21De Heere zeide verder: Zie, er is een plaats bij Mij; daar zult gij u op de steenrots stellen.
 een plaats bij Mij; Te weten, op den berg Sinaï of Horeb.
22En het zal geschieden, wanneer Mijn heerlijkheid voorbij zal gaan, zo zal Ik u in een kloof der steenrots zetten; en Ik zal u met Mijn hand overdekken, totdat Ik zal voorbijgegaan zijn.

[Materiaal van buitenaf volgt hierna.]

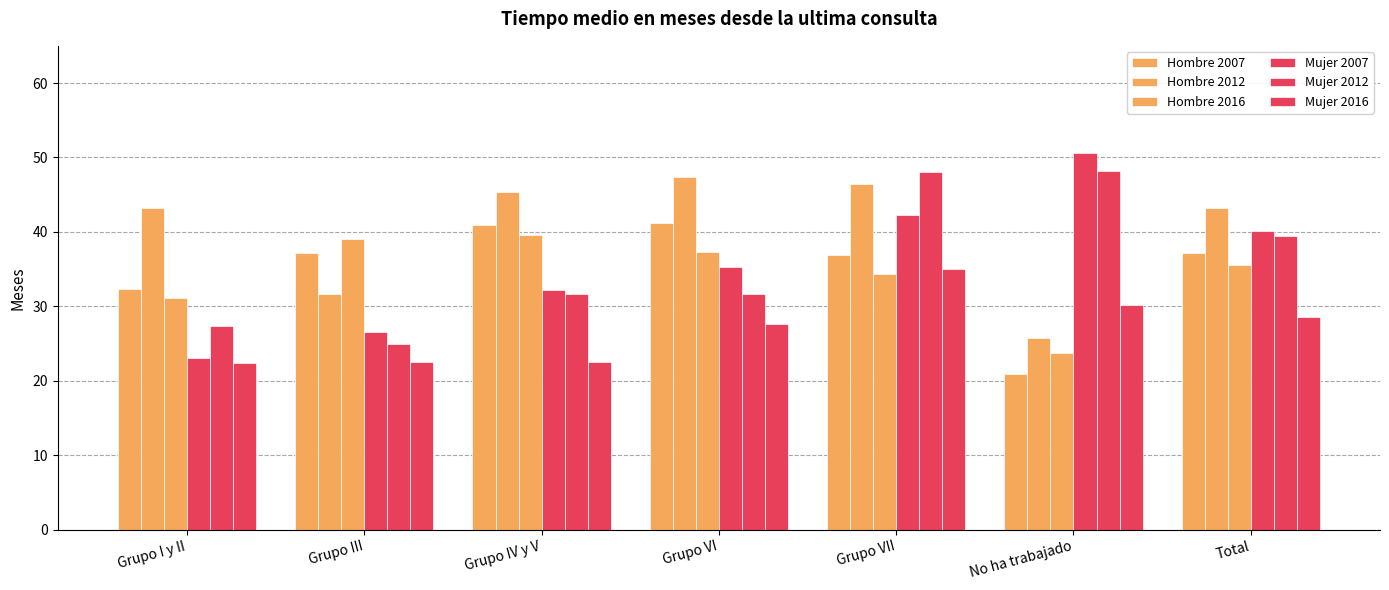

Are the bars grouped side by side (vs. stacked)?

Yes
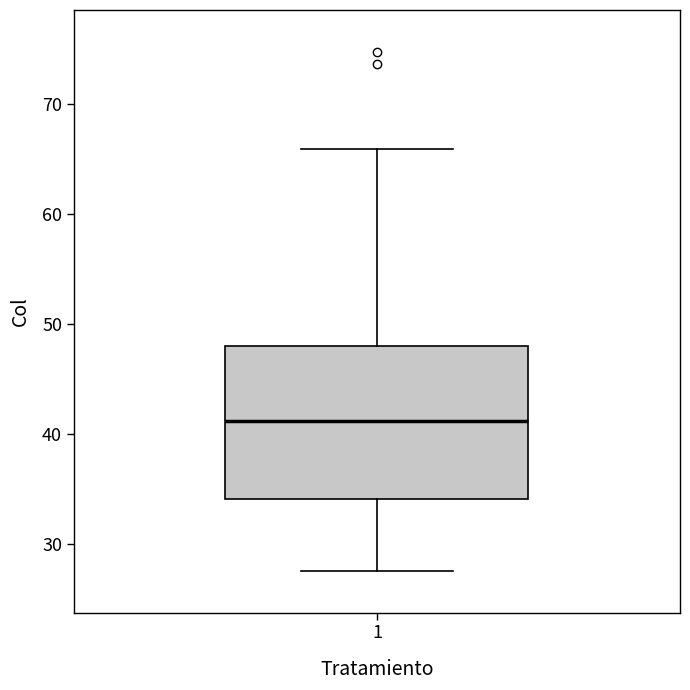

Read this box plot against the y-axis: the position of the median line, the range covered by the box, and the ends of both whiskers. The values are not printed on the chart, so give them approximately, as read against the axis.

median 41, box 34 to 48, whiskers 28 to 66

 wanneer Mijn heerlijkheid voorbij zal gaan, Dat is, wanneer Ik in mijne heerlijkheid u zal voorbijgaan.
23En wanneer Ik Mijn hand zal weggenomen hebben, zo zult gij Mijn achterste delen zien; maar Mijn aangezicht zal niet gezien worden!
 Mijn aangezicht zal niet gezien worden Zie boven, vs.20.